I'm sure there are disabilities or unique use cases that could increase it's usefulness, especially once they improve more.

[–] [email protected] 19 points 9 months ago (2 children)

Yet another reason why I use Vivaldi over every other chromium fork.

[–] [email protected] 22 points 9 months ago

Still a Chromium fork.

[–] [email protected] 4 points 9 months ago* (last edited 9 months ago)

Same. Which is to say I have it installed and boot it along with GNOME Web every time I need to check that my shitty web programming work outside of Gecko. Which is thankfully rare.

Vivaldi is nice though.

[–] [email protected] 1 points 9 months ago (1 children)

Basically, there's no commercial benefit at this stage.

Once there is benefit they will add it in.

Whole lot of article for nothing.

[–] [email protected] 15 points 9 months ago (1 children)

That's not what they said at all.

[–] [email protected] 6 points 9 months ago (1 children)

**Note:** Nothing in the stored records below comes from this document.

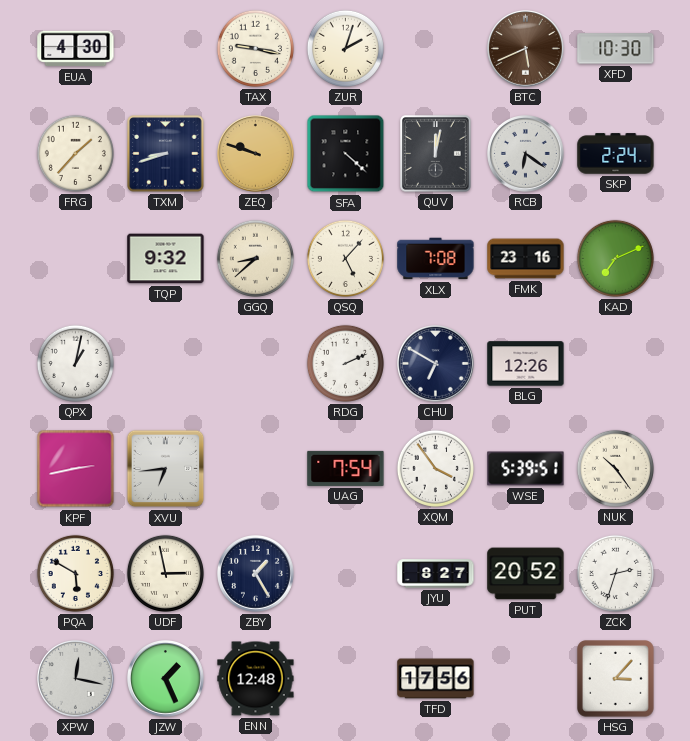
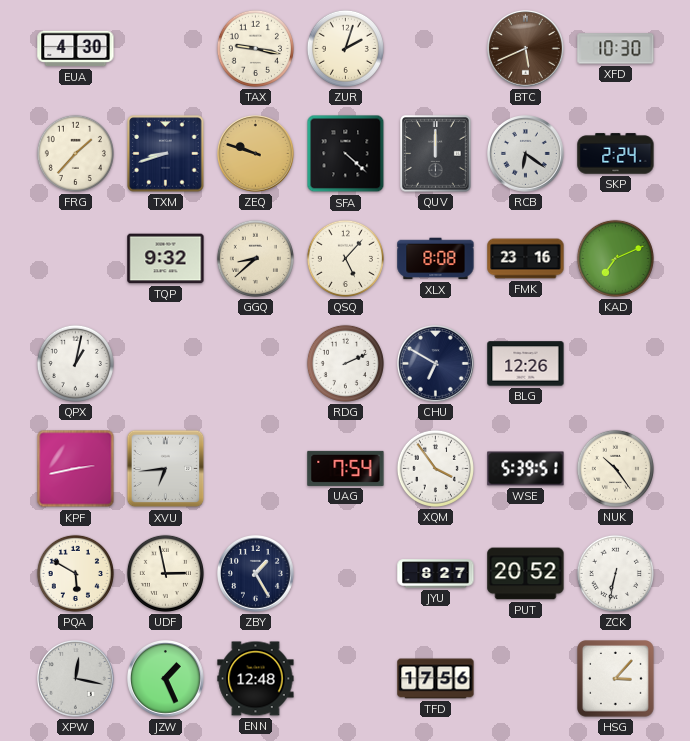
QUV: 12:02 -> 12:00
XLX: 7:08 -> 8:08
ZCK: 2:33 -> 6:32
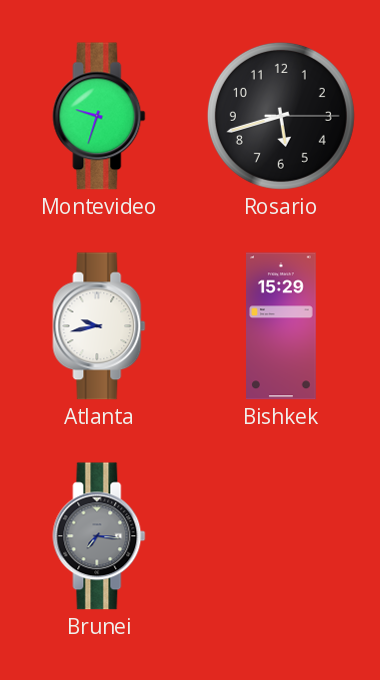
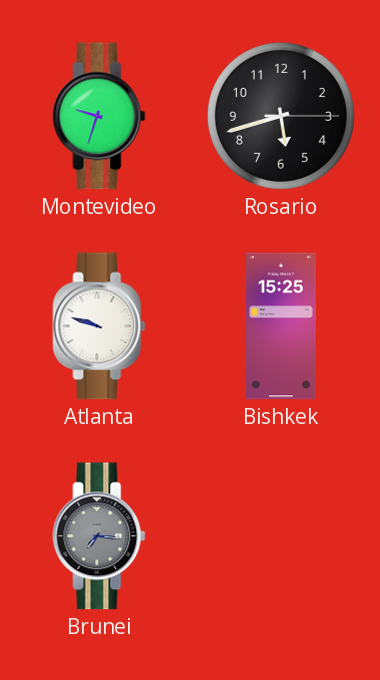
Atlanta: 9:43 -> 9:48
Bishkek: 15:29 -> 15:25
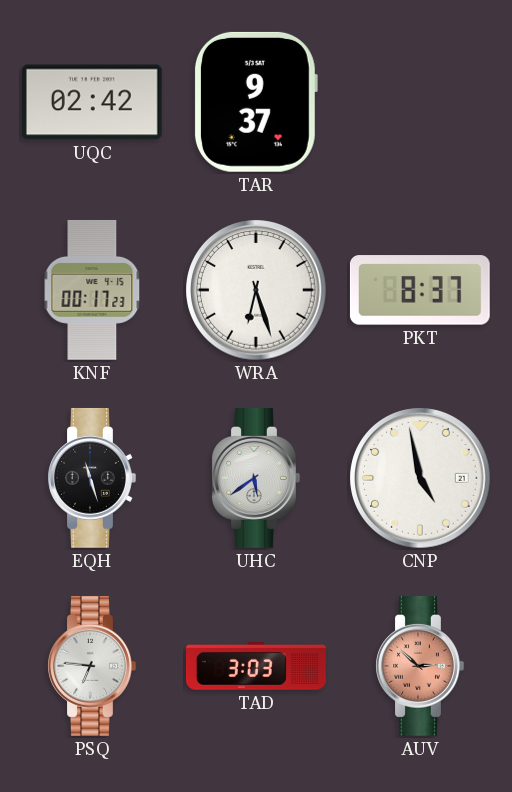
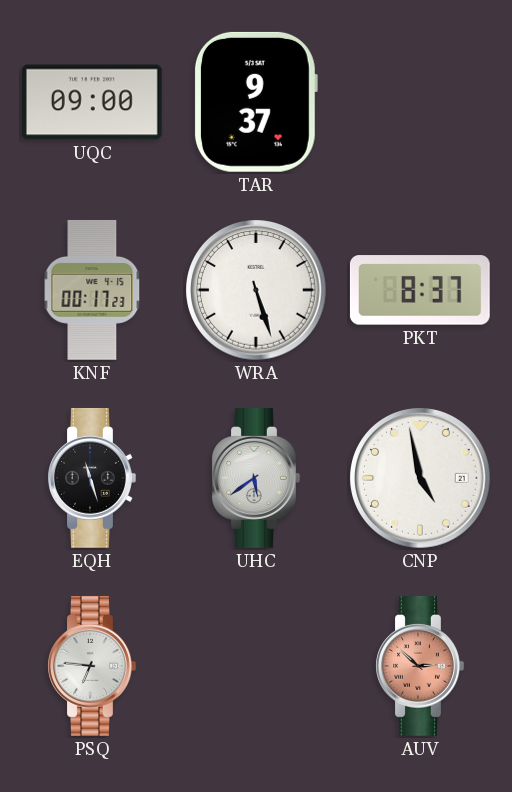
UQC: 02:42 -> 09:00
WRA: 6:27 -> 5:27
TAD: 3:03 -> none
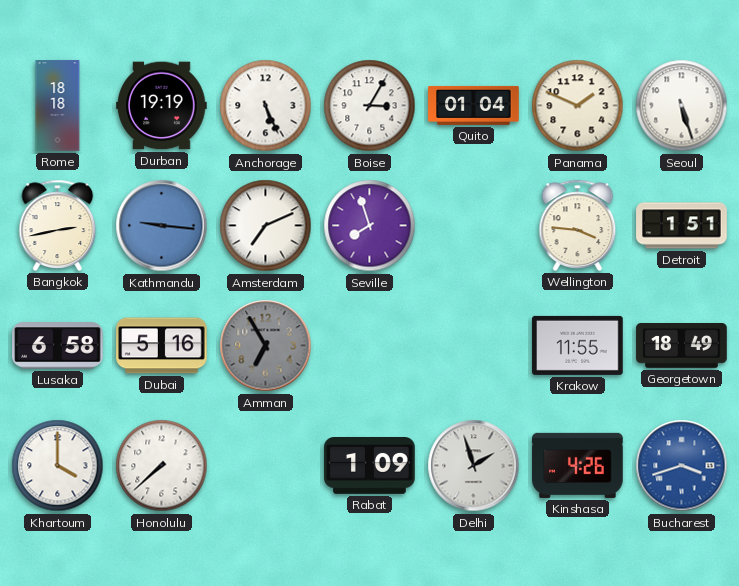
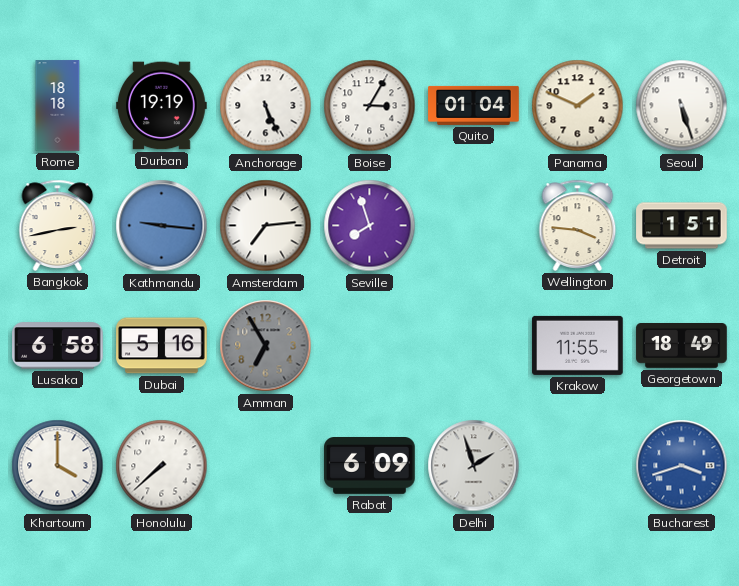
Amsterdam: 7:11 -> 7:14
Rabat: 1:09 -> 6:09
Kinshasa: 4:26 -> none
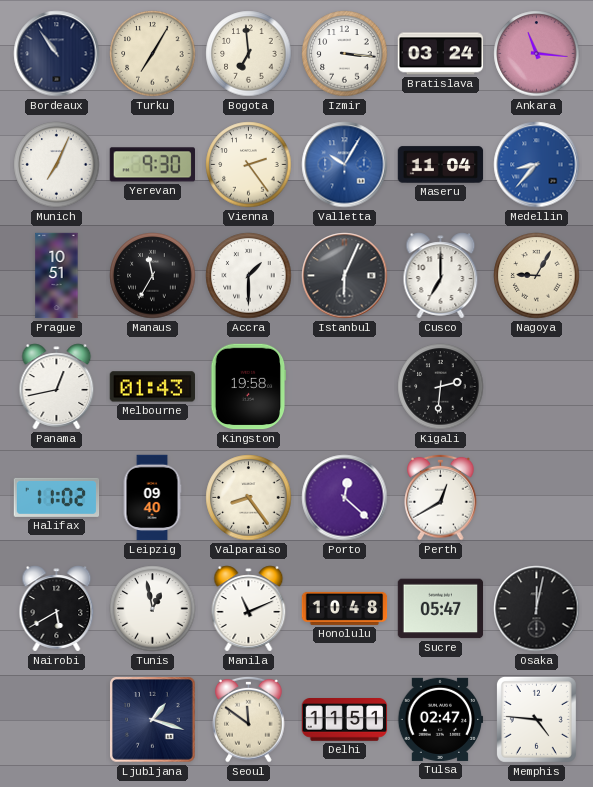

Yeah they did, but with some nice words around it all.

Did you read the article? It's literally that llms are not at a stage where they're useful. And then they end that once they become useful they'll look at adding them in.

And Vivaldi is a business like any other, so it's ultimately commercially driven. If you think they're just running the business for the sake of being good then you're incredibly naive.